### WHAT IS NEEDED
Each entry must be returned exactly. None may be omitted.

[Stored data entries]
■ ■ ■ ■ ■

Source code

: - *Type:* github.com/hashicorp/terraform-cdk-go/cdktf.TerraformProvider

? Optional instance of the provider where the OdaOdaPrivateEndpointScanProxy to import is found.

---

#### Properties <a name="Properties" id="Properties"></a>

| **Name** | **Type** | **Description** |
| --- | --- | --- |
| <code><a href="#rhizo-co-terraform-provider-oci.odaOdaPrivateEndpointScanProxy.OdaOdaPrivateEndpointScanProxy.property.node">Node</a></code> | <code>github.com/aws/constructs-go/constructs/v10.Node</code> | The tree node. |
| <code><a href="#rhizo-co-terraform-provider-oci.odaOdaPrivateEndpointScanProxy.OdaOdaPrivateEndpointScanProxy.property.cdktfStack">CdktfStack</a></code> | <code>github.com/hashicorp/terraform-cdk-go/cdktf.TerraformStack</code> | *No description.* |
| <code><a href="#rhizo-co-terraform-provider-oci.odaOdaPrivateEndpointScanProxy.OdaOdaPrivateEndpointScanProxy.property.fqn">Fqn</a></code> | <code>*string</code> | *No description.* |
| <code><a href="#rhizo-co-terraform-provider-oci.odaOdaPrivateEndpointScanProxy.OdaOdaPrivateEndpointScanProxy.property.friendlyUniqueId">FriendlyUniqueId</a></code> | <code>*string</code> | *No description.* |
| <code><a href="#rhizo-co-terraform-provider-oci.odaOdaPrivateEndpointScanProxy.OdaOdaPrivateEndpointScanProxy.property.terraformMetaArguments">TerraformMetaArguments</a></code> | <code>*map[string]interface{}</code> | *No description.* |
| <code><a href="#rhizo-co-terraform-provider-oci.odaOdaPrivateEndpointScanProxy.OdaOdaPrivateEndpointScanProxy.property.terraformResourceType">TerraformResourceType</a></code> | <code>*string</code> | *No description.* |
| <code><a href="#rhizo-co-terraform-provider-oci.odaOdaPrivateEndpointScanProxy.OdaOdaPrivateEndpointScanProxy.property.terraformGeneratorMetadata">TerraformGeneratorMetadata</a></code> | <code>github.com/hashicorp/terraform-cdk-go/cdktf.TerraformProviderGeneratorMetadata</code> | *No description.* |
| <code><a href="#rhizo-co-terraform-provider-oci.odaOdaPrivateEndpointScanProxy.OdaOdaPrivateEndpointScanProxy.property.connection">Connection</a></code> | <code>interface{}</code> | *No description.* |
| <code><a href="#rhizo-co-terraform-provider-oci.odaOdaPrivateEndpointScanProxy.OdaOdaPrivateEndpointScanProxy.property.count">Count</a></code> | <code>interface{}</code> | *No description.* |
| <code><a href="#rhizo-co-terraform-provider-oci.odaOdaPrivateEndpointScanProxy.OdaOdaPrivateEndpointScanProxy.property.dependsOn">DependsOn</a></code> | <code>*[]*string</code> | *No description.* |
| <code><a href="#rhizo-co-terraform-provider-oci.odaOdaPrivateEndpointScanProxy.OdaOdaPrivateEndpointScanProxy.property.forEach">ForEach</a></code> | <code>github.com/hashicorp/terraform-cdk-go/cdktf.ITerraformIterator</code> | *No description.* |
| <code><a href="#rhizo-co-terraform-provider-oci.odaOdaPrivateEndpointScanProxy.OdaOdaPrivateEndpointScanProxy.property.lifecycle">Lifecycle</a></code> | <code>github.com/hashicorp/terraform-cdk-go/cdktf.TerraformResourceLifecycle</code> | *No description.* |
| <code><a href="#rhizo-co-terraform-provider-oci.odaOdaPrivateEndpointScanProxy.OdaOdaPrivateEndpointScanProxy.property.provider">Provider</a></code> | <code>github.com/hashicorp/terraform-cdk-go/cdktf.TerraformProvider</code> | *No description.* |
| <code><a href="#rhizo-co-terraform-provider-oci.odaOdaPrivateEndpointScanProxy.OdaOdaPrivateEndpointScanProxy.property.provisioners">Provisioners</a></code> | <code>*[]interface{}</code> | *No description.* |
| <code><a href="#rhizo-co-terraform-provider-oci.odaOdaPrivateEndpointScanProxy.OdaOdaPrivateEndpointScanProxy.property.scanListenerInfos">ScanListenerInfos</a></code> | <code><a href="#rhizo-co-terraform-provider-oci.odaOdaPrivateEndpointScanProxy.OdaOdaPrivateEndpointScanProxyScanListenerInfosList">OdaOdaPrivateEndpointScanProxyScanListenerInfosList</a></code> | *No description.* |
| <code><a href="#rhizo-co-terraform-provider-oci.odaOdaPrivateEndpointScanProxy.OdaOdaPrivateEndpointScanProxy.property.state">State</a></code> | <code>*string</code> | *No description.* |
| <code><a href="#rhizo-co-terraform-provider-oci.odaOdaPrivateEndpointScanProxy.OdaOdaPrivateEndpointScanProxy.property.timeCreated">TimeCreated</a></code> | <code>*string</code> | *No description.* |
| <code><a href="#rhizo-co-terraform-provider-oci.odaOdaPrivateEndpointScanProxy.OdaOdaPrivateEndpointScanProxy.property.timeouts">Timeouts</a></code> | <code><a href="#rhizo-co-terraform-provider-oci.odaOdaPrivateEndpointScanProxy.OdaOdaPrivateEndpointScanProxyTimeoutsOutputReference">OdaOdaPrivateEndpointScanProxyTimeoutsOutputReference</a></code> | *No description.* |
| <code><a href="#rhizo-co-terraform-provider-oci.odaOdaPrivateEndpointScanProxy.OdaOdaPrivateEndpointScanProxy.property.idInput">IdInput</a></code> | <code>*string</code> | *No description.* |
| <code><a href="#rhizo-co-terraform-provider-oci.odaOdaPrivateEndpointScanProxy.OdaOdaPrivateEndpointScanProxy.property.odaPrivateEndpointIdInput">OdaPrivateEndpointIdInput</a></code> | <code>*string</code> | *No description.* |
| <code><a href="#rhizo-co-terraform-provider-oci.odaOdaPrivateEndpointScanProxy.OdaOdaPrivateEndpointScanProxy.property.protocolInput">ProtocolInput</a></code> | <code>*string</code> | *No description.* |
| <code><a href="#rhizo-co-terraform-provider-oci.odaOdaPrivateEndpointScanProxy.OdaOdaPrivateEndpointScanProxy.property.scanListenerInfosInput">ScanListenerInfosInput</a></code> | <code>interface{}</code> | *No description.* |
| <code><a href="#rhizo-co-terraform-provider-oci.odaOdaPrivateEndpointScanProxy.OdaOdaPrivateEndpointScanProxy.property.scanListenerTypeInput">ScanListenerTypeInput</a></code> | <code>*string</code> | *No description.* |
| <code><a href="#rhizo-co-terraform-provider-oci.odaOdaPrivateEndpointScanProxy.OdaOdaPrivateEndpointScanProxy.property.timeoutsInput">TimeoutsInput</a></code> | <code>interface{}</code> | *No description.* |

■ ■ ■ ■ ■

### SOLUTION TO THIS TASK
Source code

: - *Type:* github.com/hashicorp/terraform-cdk-go/cdktf.TerraformProvider

? Optional instance of the provider where the OdaOdaPrivateEndpointScanProxy to import is found.

---

#### Properties <a name="Properties" id="Properties"></a>

| **Name** | **Type** | **Description** |
| --- | --- | --- |
| <code><a href="#rhizo-co-terraform-provider-oci.odaOdaPrivateEndpointScanProxy.OdaOdaPrivateEndpointScanProxy.property.node">Node</a></code> | <code>github.com/aws/constructs-go/constructs/v10.Node</code> | The tree node. |
| <code><a href="#rhizo-co-terraform-provider-oci.odaOdaPrivateEndpointScanProxy.OdaOdaPrivateEndpointScanProxy.property.cdktfStack">CdktfStack</a></code> | <code>github.com/hashicorp/terraform-cdk-go/cdktf.TerraformStack</code> | *No description.* |
| <code><a href="#rhizo-co-terraform-provider-oci.odaOdaPrivateEndpointScanProxy.OdaOdaPrivateEndpointScanProxy.property.fqn">Fqn</a></code> | <code>*string</code> | *No description.* |
| <code><a href="#rhizo-co-terraform-provider-oci.odaOdaPrivateEndpointScanProxy.OdaOdaPrivateEndpointScanProxy.property.friendlyUniqueId">FriendlyUniqueId</a></code> | <code>*string</code> | *No description.* |
| <code><a href="#rhizo-co-terraform-provider-oci.odaOdaPrivateEndpointScanProxy.OdaOdaPrivateEndpointScanProxy.property.terraformMetaArguments">TerraformMetaArguments</a></code> | <code>*map[string]interface{}</code> | *No description.* |
| <code><a href="#rhizo-co-terraform-provider-oci.odaOdaPrivateEndpointScanProxy.OdaOdaPrivateEndpointScanProxy.property.terraformResourceType">TerraformResourceType</a></code> | <code>*string</code> | *No description.* |
| <code><a href="#rhizo-co-terraform-provider-oci.odaOdaPrivateEndpointScanProxy.OdaOdaPrivateEndpointScanProxy.property.terraformGeneratorMetadata">TerraformGeneratorMetadata</a></code> | <code>github.com/hashicorp/terraform-cdk-go/cdktf.TerraformProviderGeneratorMetadata</code> | *No description.* |
| <code><a href="#rhizo-co-terraform-provider-oci.odaOdaPrivateEndpointScanProxy.OdaOdaPrivateEndpointScanProxy.property.connection">Connection</a></code> | <code>interface{}</code> | *No description.* |
| <code><a href="#rhizo-co-terraform-provider-oci.odaOdaPrivateEndpointScanProxy.OdaOdaPrivateEndpointScanProxy.property.count">Count</a></code> | <code>interface{}</code> | *No description.* |
| <code><a href="#rhizo-co-terraform-provider-oci.odaOdaPrivateEndpointScanProxy.OdaOdaPrivateEndpointScanProxy.property.dependsOn">DependsOn</a></code> | <code>*[]*string</code> | *No description.* |
| <code><a href="#rhizo-co-terraform-provider-oci.odaOdaPrivateEndpointScanProxy.OdaOdaPrivateEndpointScanProxy.property.forEach">ForEach</a></code> | <code>github.com/hashicorp/terraform-cdk-go/cdktf.ITerraformIterator</code> | *No description.* |
| <code><a href="#rhizo-co-terraform-provider-oci.odaOdaPrivateEndpointScanProxy.OdaOdaPrivateEndpointScanProxy.property.lifecycle">Lifecycle</a></code> | <code>github.com/hashicorp/terraform-cdk-go/cdktf.TerraformResourceLifecycle</code> | *No description.* |
| <code><a href="#rhizo-co-terraform-provider-oci.odaOdaPrivateEndpointScanProxy.OdaOdaPrivateEndpointScanProxy.property.provider">Provider</a></code> | <code>github.com/hashicorp/terraform-cdk-go/cdktf.TerraformProvider</code> | *No description.* |
| <code><a href="#rhizo-co-terraform-provider-oci.odaOdaPrivateEndpointScanProxy.OdaOdaPrivateEndpointScanProxy.property.provisioners">Provisioners</a></code> | <code>*[]interface{}</code> | *No description.* |
| <code><a href="#rhizo-co-terraform-provider-oci.odaOdaPrivateEndpointScanProxy.OdaOdaPrivateEndpointScanProxy.property.scanListenerInfos">ScanListenerInfos</a></code> | <code><a href="#rhizo-co-terraform-provider-oci.odaOdaPrivateEndpointScanProxy.OdaOdaPrivateEndpointScanProxyScanListenerInfosList">OdaOdaPrivateEndpointScanProxyScanListenerInfosList</a></code> | *No description.* |
| <code><a href="#rhizo-co-terraform-provider-oci.odaOdaPrivateEndpointScanProxy.OdaOdaPrivateEndpointScanProxy.property.state">State</a></code> | <code>*string</code> | *No description.* |
| <code><a href="#rhizo-co-terraform-provider-oci.odaOdaPrivateEndpointScanProxy.OdaOdaPrivateEndpointScanProxy.property.timeCreated">TimeCreated</a></code> | <code>*string</code> | *No description.* |
| <code><a href="#rhizo-co-terraform-provider-oci.odaOdaPrivateEndpointScanProxy.OdaOdaPrivateEndpointScanProxy.property.timeouts">Timeouts</a></code> | <code><a href="#rhizo-co-terraform-provider-oci.odaOdaPrivateEndpointScanProxy.OdaOdaPrivateEndpointScanProxyTimeoutsOutputReference">OdaOdaPrivateEndpointScanProxyTimeoutsOutputReference</a></code> | *No description.* |
| <code><a href="#rhizo-co-terraform-provider-oci.odaOdaPrivateEndpointScanProxy.OdaOdaPrivateEndpointScanProxy.property.idInput">IdInput</a></code> | <code>*string</code> | *No description.* |
| <code><a href="#rhizo-co-terraform-provider-oci.odaOdaPrivateEndpointScanProxy.OdaOdaPrivateEndpointScanProxy.property.odaPrivateEndpointIdInput">OdaPrivateEndpointIdInput</a></code> | <code>*string</code> | *No description.* |
| <code><a href="#rhizo-co-terraform-provider-oci.odaOdaPrivateEndpointScanProxy.OdaOdaPrivateEndpointScanProxy.property.protocolInput">ProtocolInput</a></code> | <code>*string</code> | *No description.* |
| <code><a href="#rhizo-co-terraform-provider-oci.odaOdaPrivateEndpointScanProxy.OdaOdaPrivateEndpointScanProxy.property.scanListenerInfosInput">ScanListenerInfosInput</a></code> | <code>interface{}</code> | *No description.* |
| <code><a href="#rhizo-co-terraform-provider-oci.odaOdaPrivateEndpointScanProxy.OdaOdaPrivateEndpointScanProxy.property.scanListenerTypeInput">ScanListenerTypeInput</a></code> | <code>*string</code> | *No description.* |
| <code><a href="#rhizo-co-terraform-provider-oci.odaOdaPrivateEndpointScanProxy.OdaOdaPrivateEndpointScanProxy.property.timeoutsInput">TimeoutsInput</a></code> | <code>interface{}</code> | *No description.* |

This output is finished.